(Exercise):
Go through the data below and copy each line where the word "should" occurs.
========================
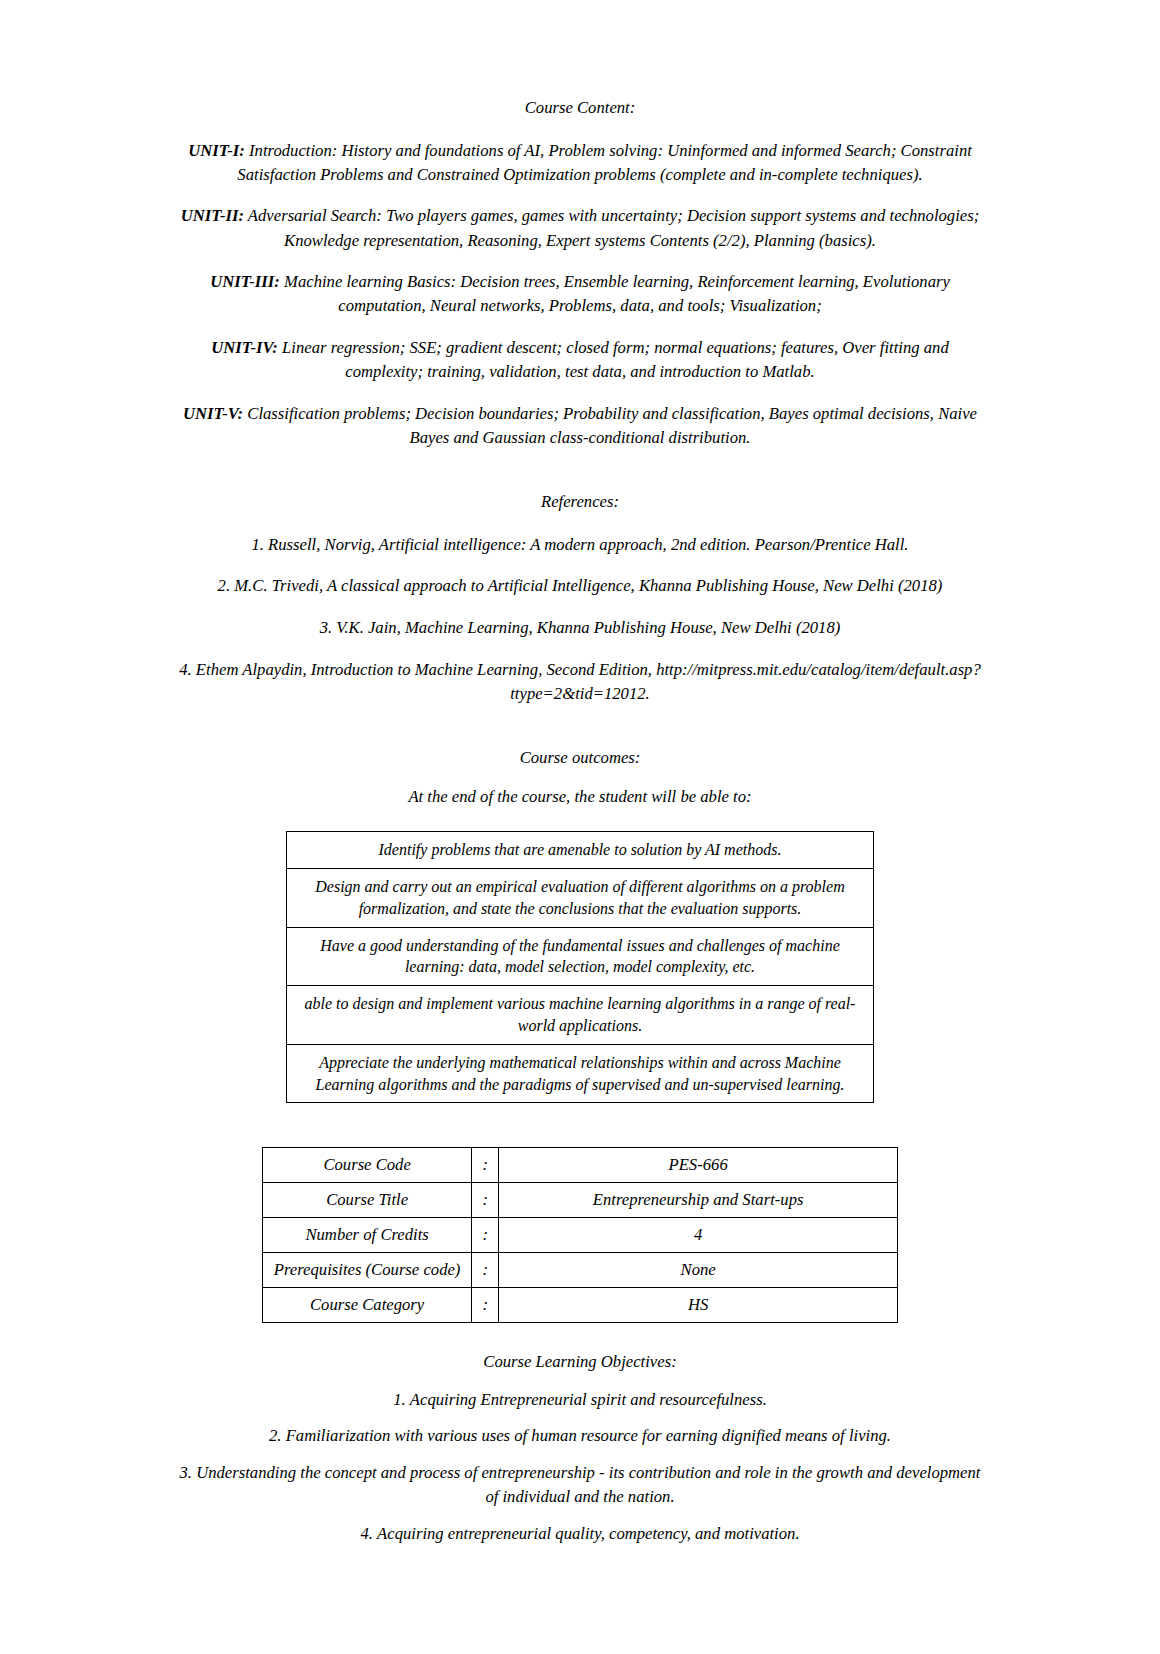Course Content:
UNIT-I: Introduction: History and foundations of AI, Problem solving: Uninformed and informed Search; Constraint Satisfaction Problems and Constrained Optimization problems (complete and in-complete techniques).
UNIT-II: Adversarial Search: Two players games, games with uncertainty; Decision support systems and technologies; Knowledge representation, Reasoning, Expert systems Contents (2/2), Planning (basics).
UNIT-III: Machine learning Basics: Decision trees, Ensemble learning, Reinforcement learning, Evolutionary computation, Neural networks, Problems, data, and tools; Visualization;
UNIT-IV: Linear regression; SSE; gradient descent; closed form; normal equations; features, Over fitting and complexity; training, validation, test data, and introduction to Matlab.
UNIT-V: Classification problems; Decision boundaries; Probability and classification, Bayes optimal decisions, Naive Bayes and Gaussian class-conditional distribution.
References:
Russell, Norvig, Artificial intelligence: A modern approach, 2nd edition. Pearson/Prentice Hall.
M.C. Trivedi, A classical approach to Artificial Intelligence, Khanna Publishing House, New Delhi (2018)
V.K. Jain, Machine Learning, Khanna Publishing House, New Delhi (2018)
Ethem Alpaydin, Introduction to Machine Learning, Second Edition, http://mitpress.mit.edu/catalog/item/default.asp?ttype=2&tid=12012.
Course outcomes:
At the end of the course, the student will be able to:
| Identify problems that are amenable to solution by AI methods. |
| Design and carry out an empirical evaluation of different algorithms on a problem formalization, and state the conclusions that the evaluation supports. |
| Have a good understanding of the fundamental issues and challenges of machine learning: data, model selection, model complexity, etc. |
| able to design and implement various machine learning algorithms in a range of real-world applications. |
| Appreciate the underlying mathematical relationships within and across Machine Learning algorithms and the paradigms of supervised and un-supervised learning. |
| Course Code | : | PES-666 |
| Course Title | : | Entrepreneurship and Start-ups |
| Number of Credits | : | 4 |
| Prerequisites (Course code) | : | None |
| Course Category | : | HS |
Course Learning Objectives:
Acquiring Entrepreneurial spirit and resourcefulness.
Familiarization with various uses of human resource for earning dignified means of living.
Understanding the concept and process of entrepreneurship - its contribution and role in the growth and development of individual and the nation.
Acquiring entrepreneurial quality, competency, and motivation.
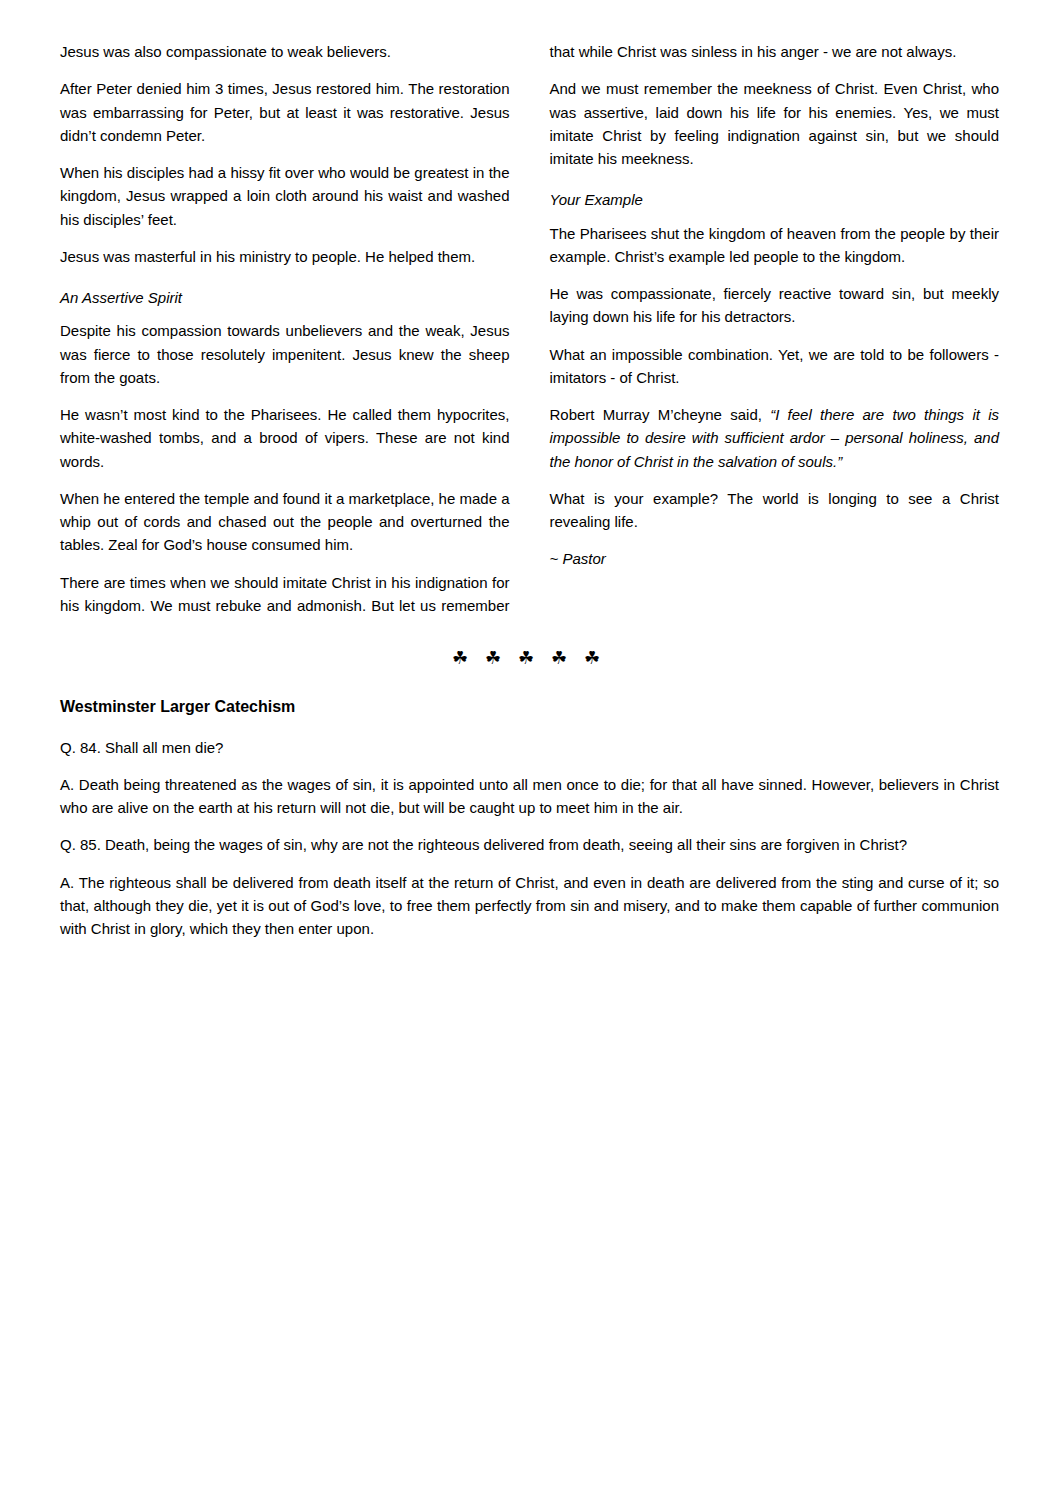Jesus was also compassionate to weak believers.
After Peter denied him 3 times, Jesus restored him. The restoration was embarrassing for Peter, but at least it was restorative. Jesus didn’t condemn Peter.
When his disciples had a hissy fit over who would be greatest in the kingdom, Jesus wrapped a loin cloth around his waist and washed his disciples’ feet.
Jesus was masterful in his ministry to people. He helped them.
An Assertive Spirit
Despite his compassion towards unbelievers and the weak, Jesus was fierce to those resolutely impenitent. Jesus knew the sheep from the goats.
He wasn’t most kind to the Pharisees. He called them hypocrites, white-washed tombs, and a brood of vipers. These are not kind words.
When he entered the temple and found it a marketplace, he made a whip out of cords and chased out the people and overturned the tables. Zeal for God’s house consumed him.
There are times when we should imitate Christ in his indignation for his kingdom. We must rebuke and admonish. But let us remember that while Christ was sinless in his anger - we are not always.
And we must remember the meekness of Christ. Even Christ, who was assertive, laid down his life for his enemies. Yes, we must imitate Christ by feeling indignation against sin, but we should imitate his meekness.
Your Example
The Pharisees shut the kingdom of heaven from the people by their example. Christ’s example led people to the kingdom.
He was compassionate, fiercely reactive toward sin, but meekly laying down his life for his detractors.
What an impossible combination. Yet, we are told to be followers - imitators - of Christ.
Robert Murray M’cheyne said, “I feel there are two things it is impossible to desire with sufficient ardor – personal holiness, and the honor of Christ in the salvation of souls.”
What is your example? The world is longing to see a Christ revealing life.
~ Pastor
☘ ☘ ☘ ☘ ☘
Westminster Larger Catechism
Q. 84. Shall all men die?
A. Death being threatened as the wages of sin, it is appointed unto all men once to die; for that all have sinned. However, believers in Christ who are alive on the earth at his return will not die, but will be caught up to meet him in the air.
Q. 85. Death, being the wages of sin, why are not the righteous delivered from death, seeing all their sins are forgiven in Christ?
A. The righteous shall be delivered from death itself at the return of Christ, and even in death are delivered from the sting and curse of it; so that, although they die, yet it is out of God’s love, to free them perfectly from sin and misery, and to make them capable of further communion with Christ in glory, which they then enter upon.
========================
(Answer to the problem):
There are times when we should imitate Christ in his indignation for his kingdom. We must rebuke and admonish. But let us remember that while Christ was sinless in his anger - we are not always.
And we must remember the meekness of Christ. Even Christ, who was assertive, laid down his life for his enemies. Yes, we must imitate Christ by feeling indignation against sin, but we should imitate his meekness.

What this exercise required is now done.